Donald Trump will begin his next four-year term as president next month, and his policies could have a significant impact on certain stocks. With the Republicans back in power and also controlling the House and Senate, the odds look high that there will be a lot of spending on defense in the near future.
One exchange-traded fund (ETF) which can be a potentially good play over the next four years as a result of this outlook is the iShares U.S. Aerospace & Defense ETF (CBOE:ITA). The fund holds many types of defense stocks in its portfolio, including big names such as RTX Corp (NYSE:RTX), Lockheed Martin (NYSE:LMT),and L3Harris (NYSE:LHX). The fund has a modest expense ratio of 0.40% and gives investors access to 35 stocks which could do well under a Trump presidency.
Year to date, the ETF has risen by 17% and it got a big bump from Trump’s election win.
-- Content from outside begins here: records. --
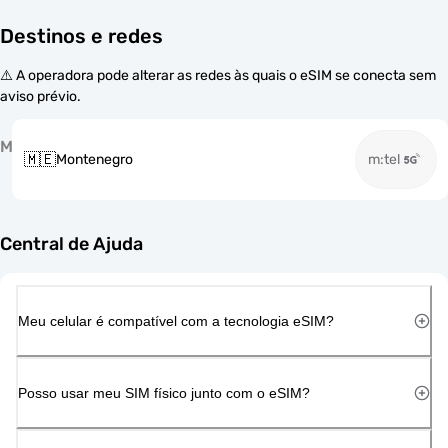
Destinos e redes
⚠️ A operadora pode alterar as redes às quais o eSIM se conecta sem
aviso prévio.
M
🇲🇪
Montenegro
m:tel
Central de Ajuda
Meu celular é compatível com a tecnologia eSIM?
Posso usar meu SIM físico junto com o eSIM?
That’s a trend that could remain strong given the potential for the government to spend more heavily on defense and aerospace over the next four years.
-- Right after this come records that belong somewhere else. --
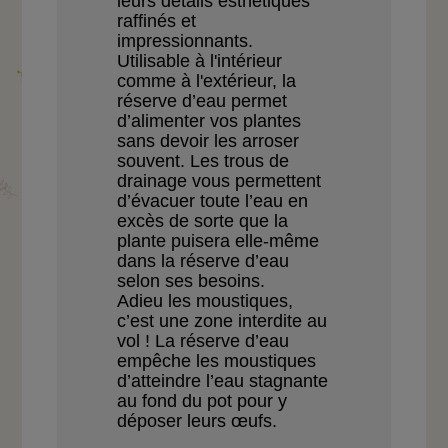
leurs détails esthétiques
raffinés et
impressionnants.
Utilisable à l'intérieur
comme à l'extérieur, la
réserve d’eau permet
d’alimenter vos plantes
sans
devoir les arroser
souvent.
Les trous de
drainage vous
permettent
d’évacuer toute
l’eau en
excès de sorte que
la
plante puisera elle-même
dans la réserve d’eau
selon
ses besoins.
Adieu les moustiques,
c’est
une zone interdite au
vol ! La
réserve d’eau
empêche les
moustiques
d’atteindre l’eau
stagnante
au fond du pot
pour y
déposer leurs œufs.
At a time when many stocks may be trading at inflated values and running out of room to rise a whole lot higher, this ETF can position investors for some potentially strong gains over the next four years. Trump’s policies can lead to some great growth opportunities for businesses involved in these sectors and rather than trying to pick individual winners, investors may simply be better off holding a basket of stocks through this ETF.